Differences between browsers in how they render HTML and how they execute JavaScript are a major headache for website developers. This includes differences between different releases of the same browser. I now use a relatively new tool called jQuery, which acts as a kind of superstructure on top of JavaScript, much more often than plain JavaScript. It takes care of most browser differences behind the scenes and makes it much easier to accomplish many things, including simple animations. I implemented the examples of JavaScript in action mentioned in the preceding paragraph via jQuery.

A technology called AJAX passes information back and forth between JavaScript running on a browser (client-side programming) and programming running on the server (server-side programming). An example is updating only a small portion of a page rather than the whole page in response to user input. In this example, JavaScript sends a request to the server for updated content based on what the user has input, programming running on the server generates the requested content and sends it back to the browser, and JavaScript running on the browser updates the page using the content that it just received. I make some use of AJAX, and I anticipate doing quite a bit more with it in the future.

Although providing a Content Management System (CMS) to my clients is a great advantage of building database-driven websites, it is not the only one. I originally started building database-driven websites for how easy they make it to be consistent, with the ability to easily add controlled differences within that framework.

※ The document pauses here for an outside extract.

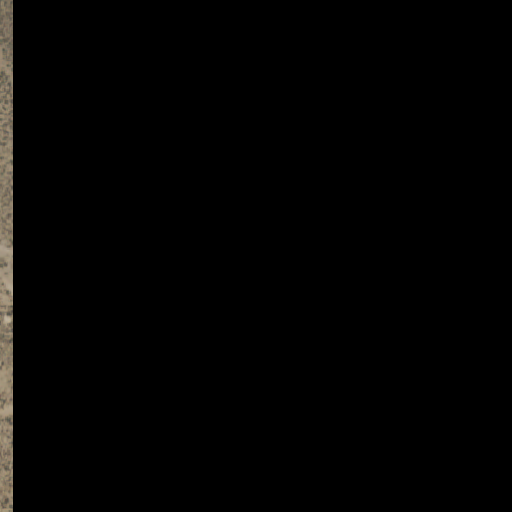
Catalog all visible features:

Consider placing products of a certain type on a page. The file that creates the page will query the database, asking for all products of that type. It will then run a programming loop that creates the HTML that shows a product, once for each of the products to be shown. Since the same programming loop is used for each product, consistency is assured. Furthermore, the way in which the products are placed on the page is easily updated by changing the programming in just one place.

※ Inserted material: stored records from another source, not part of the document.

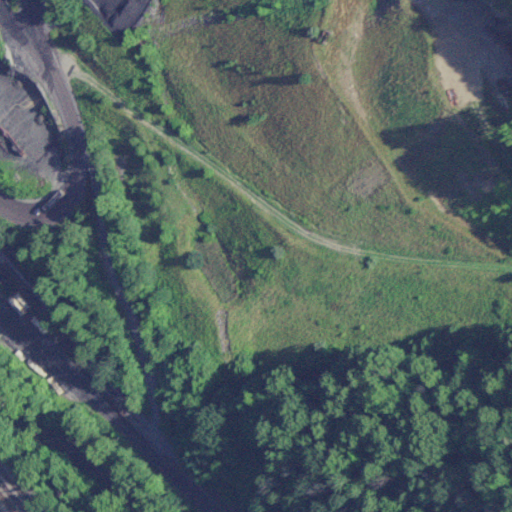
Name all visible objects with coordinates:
quarry: (274, 164)
road: (186, 260)
railway: (117, 376)
road: (260, 404)
river: (81, 451)
railway: (20, 490)
railway: (13, 496)
railway: (8, 503)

Now consider traditional HTML programming in situations like this, where the HTML for placing each product is separately input into a static file. Ensuring consistency is quite tedious initially, even more so when the way in which the products are placed on the page is to be changed, and even more problematic when individual products are added or updated at different times by different people.

Conditional branching can be added to a loop that produces HTML, so that the HTML produced is not always exactly the same. A simple example is placing products horizontally in a row, but inserting the HTML to move down and start a new row after every third product.

Looping combined with conditional branching can be much more complex. For example, the navigation buttons near the top of each page in this website are always created by the same programming, yet they are different on every page. As a result, you can always tell which page you are currently on, and how it fits into the bigger picture.